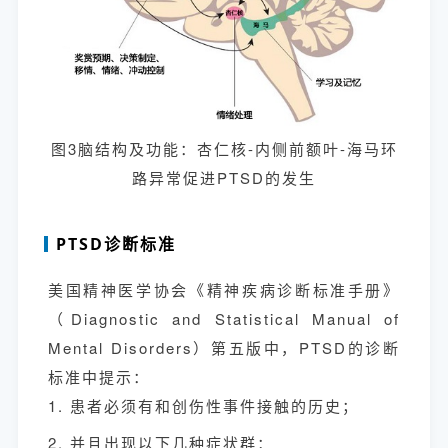
图3脑结构及功能：杏仁核-内侧前额叶-海马环
路异常促进PTSD的发生
PTSD诊断标准
美国精神医学协会《精神疾病诊断标准手册》
（Diagnostic and Statistical Manual of
Mental Disorders）第五版中，PTSD的诊断
标准中提示：
1. 患者必须有和创伤性事件接触的历史；
2. 并且出现以下几种症状群：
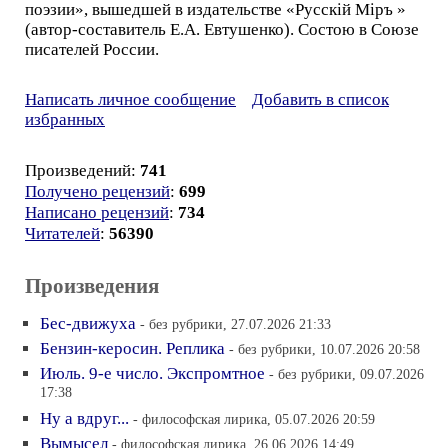
поэзии», вышедшей в издательстве «Русскiй Мiръ »
(автор-составитель Е.А. Евтушенко). Состою в Союзе
писателей России.
Написать личное сообщение
Добавить в список
избранных
Произведений:
741
Получено рецензий
:
699
Написано рецензий
:
734
Читателей
:
56390
Произведения
Бес-движуха
- без рубрики, 27.07.2026 21:33
Бензин-керосин. Реплика
- без рубрики, 10.07.2026 20:58
Июль. 9-е число. Экспромтное
- без рубрики, 09.07.2026
17:38
Ну а вдруг...
- философская лирика, 05.07.2026 20:59
Вымысел
- философская лирика, 26.06.2026 14:49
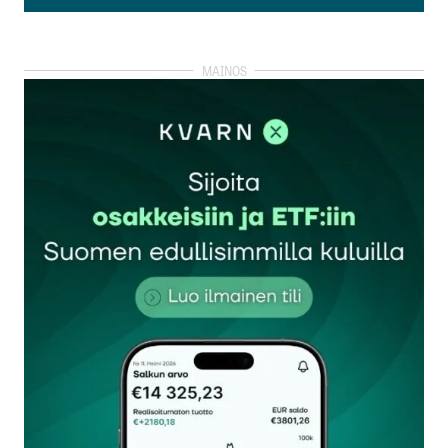
Lisää kommentti
kirjautua
sisään
rekisteröityä
Sähköpostiosoitettasi ei julkaista.
Pakolliset
kentät on merkitty
*
Kommentti
*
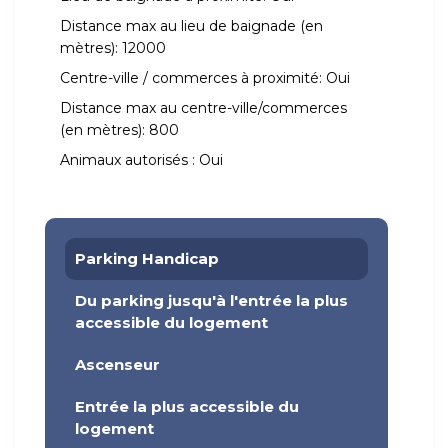
Distance max au lieu de baignade (en
mètres):
12000
Centre-ville / commerces à proximité:
Oui
Distance max au centre-ville/commerces
(en mètres):
800
Animaux autorisés :
Oui
Parking Handicap
Du parking jusqu'à l'entrée la plus
accessible du logement
Ascenseur
Entrée la plus accessible du
logement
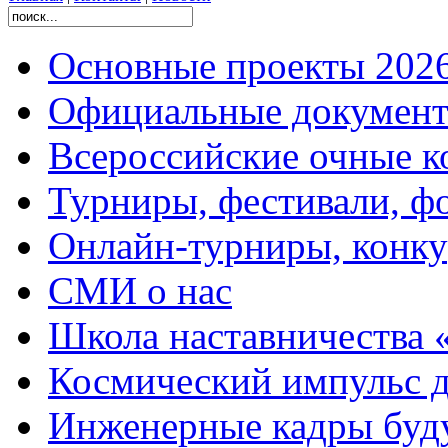
Основные проекты 2026
Официальные документ
Всероссийские очные ко
Турниры, фестивали, ф
Онлайн-турниры, конку
СМИ о нас
Школа наставничества 
Космический импульс д
Инженерные кадры буд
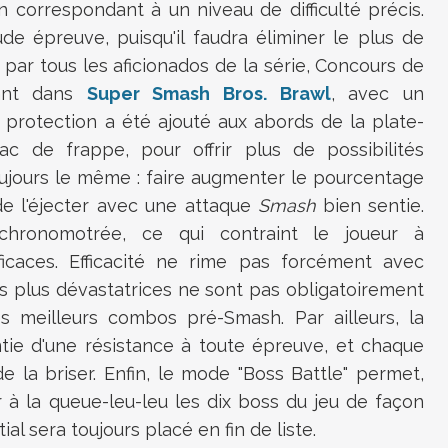
un correspondant à un niveau de difficulté précis.
e épreuve, puisqu'il faudra éliminer le plus de
par tous les aficionados de la série, Concours de
sant dans
Super Smash Bros. Brawl
, avec un
protection a été ajouté aux abords de la plate-
c de frappe, pour offrir plus de possibilités
toujours le même : faire augmenter le pourcentage
e l'éjecter avec une attaque
Smash
bien sentie.
hronomotrée, ce qui contraint le joueur à
ficaces. Efficacité ne rime pas forcément avec
es plus dévastatrices ne sont pas obligatoirement
es meilleurs combos pré-Smash. Par ailleurs, la
ntie d'une résistance à toute épreuve, et chaque
 la briser. Enfin, le mode "Boss Battle" permet,
 à la queue-leu-leu les dix boss du jeu de façon
al sera toujours placé en fin de liste.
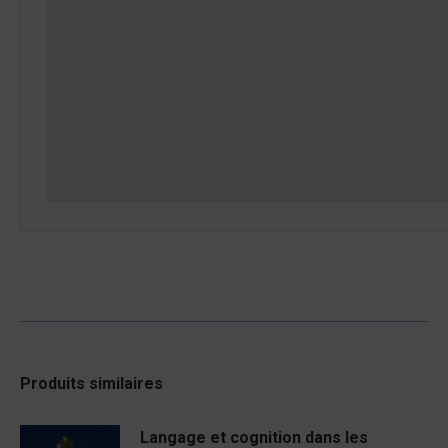
Produits similaires
Langage et cognition dans les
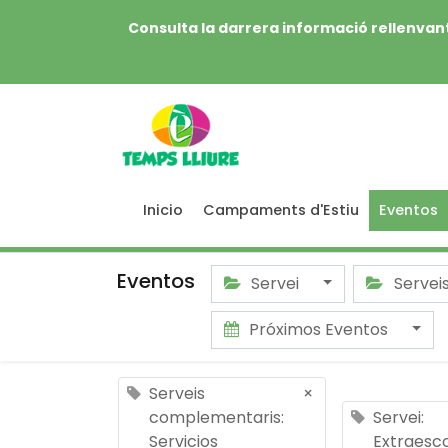
Consulta la darrera informació rellenvant
Inicio
Campaments d'Estiu
Eventos
Eventos
Servei
Servei
Próximos Eventos
Serveis
×
complementaris:
Servei:
Servicios
Extraesco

» **REQUIREMENT**
Count the lines of the records that contain the string "лирика", where uppercase and lowercase letters count as different. Reply with only the number.

» **REPLY TO THE EXERCISE**
2